[Records provided — start]
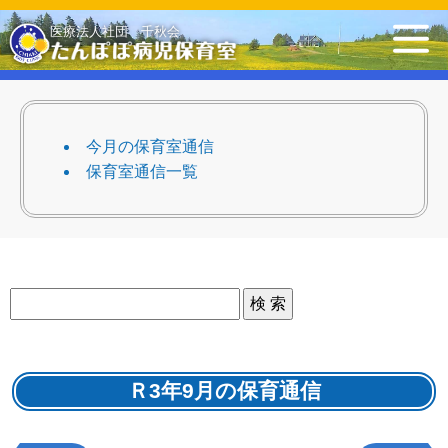
トップ
登録・ご利用申し込み
ご利用方法
今月の保育室通信
保育室の一日
入室時の持ち物
スタッフ紹介
保育室通信一覧
今月の保育室通信
アクセス
保育室カレンダー
総合トップ
お問い合わせ
ご意見・提言箱
採用情報
Ｒ3年9月の保育通信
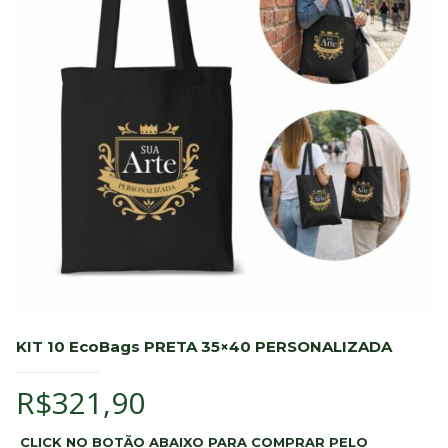
KIT 10 EcoBags PRETA 35×40 PERSONALIZADA
R$
321,90
CLICK NO BOTÃO ABAIXO PARA COMPRAR PELO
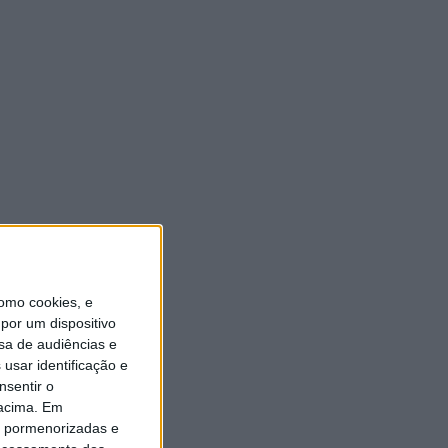
omo cookies, e
por um dispositivo
sa de audiências e
usar identificação e
nsentir o
 acima. Em
is pormenorizadas e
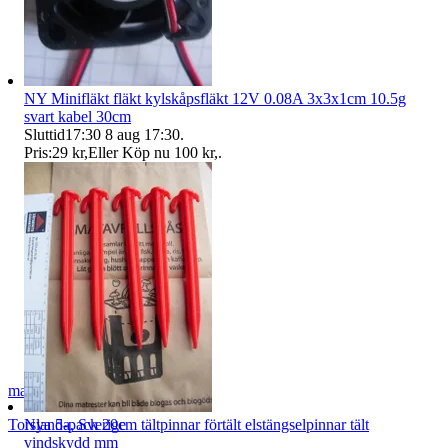
NY Minifläkt fläkt kylskåpsfläkt 12V 0.08A 3x3x1cm 10.5g
svart kabel 30cm
Sluttid
17:30
8 aug 17:30
.
Pris:
29 kr
,
Eller Köp nu
100 kr
,
.
markku a
Nya 5-pack 20cm tältpinnar förtält elstängselpinnar tält
Torslanda
,
Sverige
vindskydd mm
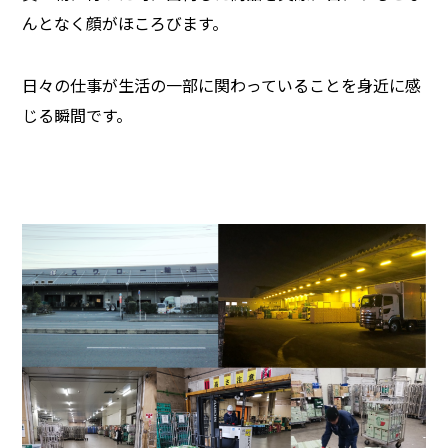
んとなく顔がほころびます。
日々の仕事が生活の一部に関わっていることを身近に感
じる瞬間です。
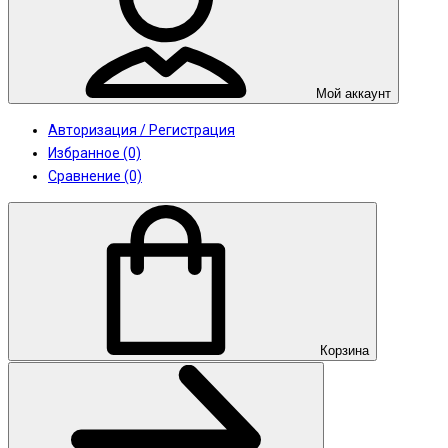
Мой аккаунт
Авторизация / Регистрация
Избранное (0)
Сравнение (0)
Корзина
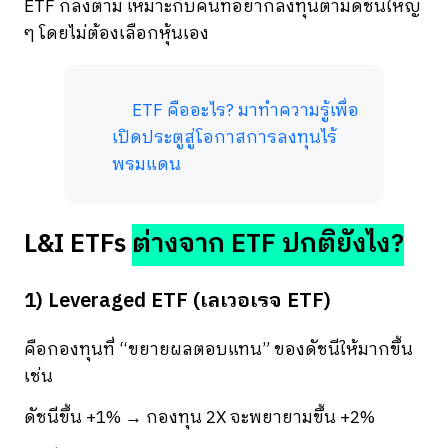
ETF ก็ลงตาม เหมาะกับคนที่อยากลงทุนตามดัชนีใหญ่
ๆ โดยไม่ต้องเลือกหุ้นเอง
ETF คืออะไร? มาทำความรู้เพื่อ
เปิดประตูสู่โอกาสการลงทุนไร้
พรมแดน
L&I ETFs
ต่างจาก ETF ปกติยังไง?
1) Leveraged ETF (เลเวอเรจ ETF)
คือกองทุนที่ “ขยายผลตอบแทน” ของดัชนีให้มากขึ้น
เช่น
ดัชนีขึ้น +1% → กองทุน 2X จะพยายามขึ้น +2%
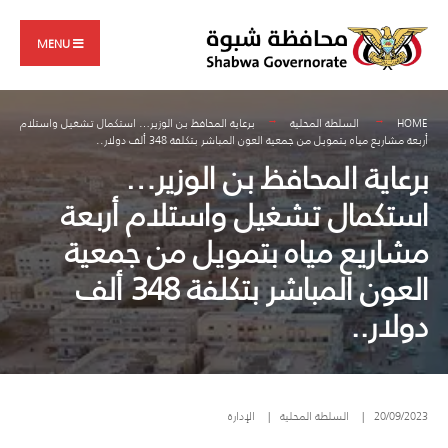
Search
Skip
for:
to
MENU
content
HOME
السلطة المحلية
برعاية المحافظ بن الوزير… استكمال تشغيل واستلام
أربعة مشاريع مياه بتمويل من جمعية العون المباشر بتكلفة 348 ألف دولار..
برعاية المحافظ بن الوزير…
استكمال تشغيل واستلام أربعة
مشاريع مياه بتمويل من جمعية
العون المباشر بتكلفة 348 ألف
دولار..
20/09/2023
|
السلطة المحلية
|
الإدارة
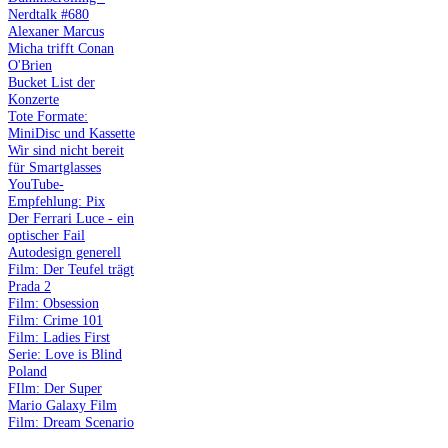
Nerdtalk #680
Alexaner Marcus
Micha trifft Conan
O'Brien
Bucket List der
Konzerte
Tote Formate:
MiniDisc und Kassette
Wir sind nicht bereit
für Smartglasses
YouTube-
Empfehlung: Pix
Der Ferrari Luce - ein
optischer Fail
Autodesign generell
Film: Der Teufel trägt
Prada 2
Film: Obsession
Film: Crime 101
Film: Ladies First
Serie: Love is Blind
Poland
FIlm: Der Super
Mario Galaxy Film
Film: Dream Scenario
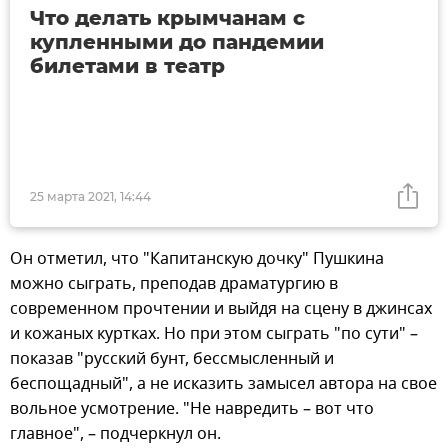
Что делать крымчанам с
купленными до пандемии
билетами в театр
25 марта 2021, 14:44
Он отметил, что "Капитанскую дочку" Пушкина
можно сыграть, преподав драматургию в
современном прочтении и выйдя на сцену в джинсах
и кожаных куртках. Но при этом сыграть "по сути" –
показав "русский бунт, бессмысленный и
беспощадный", а не исказить замысел автора на свое
вольное усмотрение. "Не навредить – вот что
главное", – подчеркнул он.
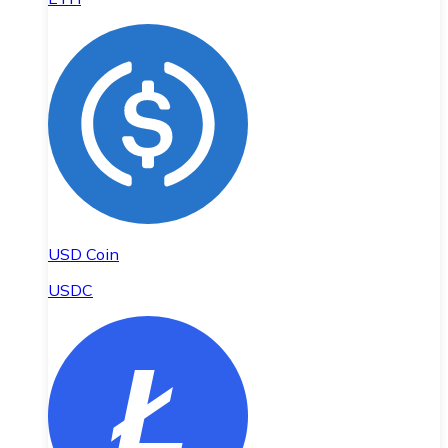
USD Coin
USDC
[Records provided — finish]
Problem details
Without including any picture, set down the listing above exactly as it appears.

Solution to the problem
トップ
登録・ご利用申し込み
ご利用方法
今月の保育室通信
保育室の一日
入室時の持ち物
スタッフ紹介
保育室通信一覧
今月の保育室通信
アクセス
保育室カレンダー
総合トップ
お問い合わせ
ご意見・提言箱
採用情報
Ｒ3年9月の保育通信
KIT 10 EcoBags PRETA 35×40 PERSONALIZADA
R$
321,90
CLICK NO BOTÃO ABAIXO PARA COMPRAR PELO
omo cookies, e
por um dispositivo
sa de audiências e
usar identificação e
nsentir o
 acima. Em
is pormenorizadas e
NY Minifläkt fläkt kylskåpsfläkt 12V 0.08A 3x3x1cm 10.5g
svart kabel 30cm
Sluttid
17:30
8 aug 17:30
.
Pris:
29 kr
,
Eller Köp nu
100 kr
,
.
markku a
Nya 5-pack 20cm tältpinnar förtält elstängselpinnar tält
Torslanda
,
Sverige
vindskydd mm
んとなく顔がほころびます。
日々の仕事が生活の一部に関わっていることを身近に感
じる瞬間です。
Мой аккаунт
Авторизация / Регистрация
Избранное (0)
Сравнение (0)
Корзина
ETF ก็ลงตาม เหมาะกับคนที่อยากลงทุนตามดัชนีใหญ่
ๆ โดยไม่ต้องเลือกหุ้นเอง
ETF คืออะไร? มาทำความรู้เพื่อ
เปิดประตูสู่โอกาสการลงทุนไร้
พรมแดน
L&I ETFs
ต่างจาก ETF ปกติยังไง?
1) Leveraged ETF (เลเวอเรจ ETF)
คือกองทุนที่ “ขยายผลตอบแทน” ของดัชนีให้มากขึ้น
เช่น
ดัชนีขึ้น +1% → กองทุน 2X จะพยายามขึ้น +2%
Search
Skip
for:
to
MENU
content
HOME
السلطة المحلية
برعاية المحافظ بن الوزير… استكمال تشغيل واستلام
أربعة مشاريع مياه بتمويل من جمعية العون المباشر بتكلفة 348 ألف دولار..
برعاية المحافظ بن الوزير…
استكمال تشغيل واستلام أربعة
مشاريع مياه بتمويل من جمعية
العون المباشر بتكلفة 348 ألف
دولار..
20/09/2023
|
السلطة المحلية
|
الإدارة
Nerdtalk #680
Alexaner Marcus
Micha trifft Conan
O'Brien
Bucket List der
Konzerte
Tote Formate:
MiniDisc und Kassette
Wir sind nicht bereit
für Smartglasses
YouTube-
Empfehlung: Pix
Der Ferrari Luce - ein
optischer Fail
Autodesign generell
Film: Der Teufel trägt
Prada 2
Film: Obsession
Film: Crime 101
Film: Ladies First
Serie: Love is Blind
Poland
FIlm: Der Super
Mario Galaxy Film
Film: Dream Scenario
Что делать крымчанам с
купленными до пандемии
билетами в театр
25 марта 2021, 14:44
Он отметил, что "Капитанскую дочку" Пушкина
можно сыграть, преподав драматургию в
современном прочтении и выйдя на сцену в джинсах
и кожаных куртках. Но при этом сыграть "по сути" –
показав "русский бунт, бессмысленный и
беспощадный", а не исказить замысел автора на свое
вольное усмотрение. "Не навредить – вот что
главное", – подчеркнул он.
USD Coin
USDC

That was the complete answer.